Kanban for Human Resources: What I Learned During My First KMP I Class I recently had the pleasure of co-training Excella’s first Kanban System Design (KMP I) class with our Accredited Kanban Trainer (AKT), Trent Hone. I was particularly excited to learn that five individuals were coming from one organization’s Human Resources (HR) department. I […]
I recently had the pleasure of co-training Excella’s first Kanban System Design (KMP I) class with our Accredited Kanban Trainer (AKT), Trent Hone. I was particularly excited to learn that five individuals were coming from one organization’s Human Resources (HR) department. I was curious: what type of work would they be interested in modeling with Kanban? Since most of my work as an Agile Coach is in the field of software development, I was hoping this group wanted to model something very different. I was happy they did as it gave me an opportunity to experiment and learn how Kanban can be used for knowledge work outside of software.
It’s important to remember that you can model your workflow regardless of the domain in which you work. Sometimes we get caught up in thinking that Kanban is best for software development (or IT Operations) and we miss the larger picture. Kanban can be used with any kind of knowledge work to make it transparent, reduce work in progress (WIP), identify bottlenecks, and, ultimately, obtain a better understanding of anticipated delivery.

EXERCISE DATA:

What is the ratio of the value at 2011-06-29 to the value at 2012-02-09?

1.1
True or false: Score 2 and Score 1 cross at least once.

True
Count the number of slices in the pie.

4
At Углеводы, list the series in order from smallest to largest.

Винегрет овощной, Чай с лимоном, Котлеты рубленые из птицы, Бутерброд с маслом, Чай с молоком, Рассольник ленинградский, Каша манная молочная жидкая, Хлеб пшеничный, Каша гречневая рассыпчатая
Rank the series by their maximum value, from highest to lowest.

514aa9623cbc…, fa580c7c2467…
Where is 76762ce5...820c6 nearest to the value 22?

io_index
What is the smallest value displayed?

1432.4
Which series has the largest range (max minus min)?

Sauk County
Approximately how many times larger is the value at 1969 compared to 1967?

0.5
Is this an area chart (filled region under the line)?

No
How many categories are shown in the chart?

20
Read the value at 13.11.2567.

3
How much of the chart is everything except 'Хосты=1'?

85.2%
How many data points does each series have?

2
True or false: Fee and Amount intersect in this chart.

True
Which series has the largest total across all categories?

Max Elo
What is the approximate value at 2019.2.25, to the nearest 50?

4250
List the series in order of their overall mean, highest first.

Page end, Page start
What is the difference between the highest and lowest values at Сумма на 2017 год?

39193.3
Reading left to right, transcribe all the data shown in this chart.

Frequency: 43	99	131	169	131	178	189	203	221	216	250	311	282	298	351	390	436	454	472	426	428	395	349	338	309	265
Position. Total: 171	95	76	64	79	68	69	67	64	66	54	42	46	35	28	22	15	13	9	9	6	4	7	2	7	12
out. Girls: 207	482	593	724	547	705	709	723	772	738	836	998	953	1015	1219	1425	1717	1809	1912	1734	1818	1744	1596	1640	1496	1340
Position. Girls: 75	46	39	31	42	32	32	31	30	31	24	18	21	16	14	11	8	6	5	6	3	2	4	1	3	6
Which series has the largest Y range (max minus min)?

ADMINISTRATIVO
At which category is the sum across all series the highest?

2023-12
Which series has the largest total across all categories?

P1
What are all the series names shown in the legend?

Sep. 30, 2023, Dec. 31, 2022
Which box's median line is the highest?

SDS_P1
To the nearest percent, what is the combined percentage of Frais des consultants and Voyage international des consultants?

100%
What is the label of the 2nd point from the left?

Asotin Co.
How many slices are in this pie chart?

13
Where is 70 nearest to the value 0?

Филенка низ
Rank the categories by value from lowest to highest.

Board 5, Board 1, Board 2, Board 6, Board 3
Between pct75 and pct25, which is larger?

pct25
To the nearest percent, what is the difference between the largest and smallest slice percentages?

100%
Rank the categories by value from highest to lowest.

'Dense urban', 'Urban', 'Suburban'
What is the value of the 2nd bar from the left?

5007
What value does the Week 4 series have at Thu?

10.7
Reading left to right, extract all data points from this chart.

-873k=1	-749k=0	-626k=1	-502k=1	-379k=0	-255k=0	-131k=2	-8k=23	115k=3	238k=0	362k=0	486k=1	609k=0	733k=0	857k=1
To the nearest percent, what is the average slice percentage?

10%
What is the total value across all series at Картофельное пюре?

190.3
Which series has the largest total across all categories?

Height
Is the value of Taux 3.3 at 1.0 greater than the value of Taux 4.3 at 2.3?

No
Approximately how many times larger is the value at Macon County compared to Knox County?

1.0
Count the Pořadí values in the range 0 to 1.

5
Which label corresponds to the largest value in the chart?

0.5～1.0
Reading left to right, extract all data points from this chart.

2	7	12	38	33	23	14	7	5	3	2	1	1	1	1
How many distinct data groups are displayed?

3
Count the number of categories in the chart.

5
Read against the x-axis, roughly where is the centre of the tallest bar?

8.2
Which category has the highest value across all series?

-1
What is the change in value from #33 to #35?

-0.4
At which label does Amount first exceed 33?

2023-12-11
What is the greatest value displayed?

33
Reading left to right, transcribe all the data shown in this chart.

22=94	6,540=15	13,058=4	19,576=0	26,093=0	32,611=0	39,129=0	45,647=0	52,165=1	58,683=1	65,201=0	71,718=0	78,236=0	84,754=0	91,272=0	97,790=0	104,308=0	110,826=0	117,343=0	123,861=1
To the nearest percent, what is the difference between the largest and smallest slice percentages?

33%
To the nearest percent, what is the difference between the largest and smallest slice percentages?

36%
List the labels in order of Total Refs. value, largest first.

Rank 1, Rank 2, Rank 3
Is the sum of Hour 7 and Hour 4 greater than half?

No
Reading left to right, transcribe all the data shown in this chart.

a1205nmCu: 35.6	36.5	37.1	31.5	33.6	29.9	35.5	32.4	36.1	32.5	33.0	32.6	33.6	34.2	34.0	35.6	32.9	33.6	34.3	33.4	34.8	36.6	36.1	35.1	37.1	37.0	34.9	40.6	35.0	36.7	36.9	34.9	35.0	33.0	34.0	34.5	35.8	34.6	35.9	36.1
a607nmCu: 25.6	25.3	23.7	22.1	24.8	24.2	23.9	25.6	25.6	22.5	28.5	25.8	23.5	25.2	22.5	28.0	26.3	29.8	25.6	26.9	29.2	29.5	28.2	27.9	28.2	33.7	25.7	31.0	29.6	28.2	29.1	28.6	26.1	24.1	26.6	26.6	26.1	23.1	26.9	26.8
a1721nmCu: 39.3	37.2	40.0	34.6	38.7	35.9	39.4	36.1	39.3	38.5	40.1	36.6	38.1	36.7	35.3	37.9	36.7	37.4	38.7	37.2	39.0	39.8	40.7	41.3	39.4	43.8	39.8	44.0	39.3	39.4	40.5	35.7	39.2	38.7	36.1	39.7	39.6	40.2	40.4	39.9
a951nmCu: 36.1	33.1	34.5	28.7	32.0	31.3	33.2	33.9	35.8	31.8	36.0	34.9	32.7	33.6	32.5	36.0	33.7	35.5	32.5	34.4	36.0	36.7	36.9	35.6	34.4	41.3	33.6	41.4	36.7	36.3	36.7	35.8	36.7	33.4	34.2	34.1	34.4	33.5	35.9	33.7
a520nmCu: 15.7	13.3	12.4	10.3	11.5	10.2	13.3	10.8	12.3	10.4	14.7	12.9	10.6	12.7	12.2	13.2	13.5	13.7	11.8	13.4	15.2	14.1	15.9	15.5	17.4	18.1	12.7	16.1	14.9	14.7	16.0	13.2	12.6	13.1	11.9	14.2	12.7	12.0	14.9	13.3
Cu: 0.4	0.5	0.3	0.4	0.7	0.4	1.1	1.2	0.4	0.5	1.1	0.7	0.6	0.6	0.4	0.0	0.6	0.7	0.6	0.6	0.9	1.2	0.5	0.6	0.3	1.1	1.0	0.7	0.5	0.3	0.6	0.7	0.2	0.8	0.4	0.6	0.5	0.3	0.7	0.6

ABOUT THIS EXERCISE: Quote everything in the Kanban for HR article from "It’s important to" down to "of anticipated delivery.".

SOLUTION TO THIS EXERCISE:
It’s important to remember that you can model your workflow regardless of the domain in which you work. Sometimes we get caught up in thinking that Kanban is best for software development (or IT Operations) and we miss the larger picture. Kanban can be used with any kind of knowledge work to make it transparent, reduce work in progress (WIP), identify bottlenecks, and, ultimately, obtain a better understanding of anticipated delivery.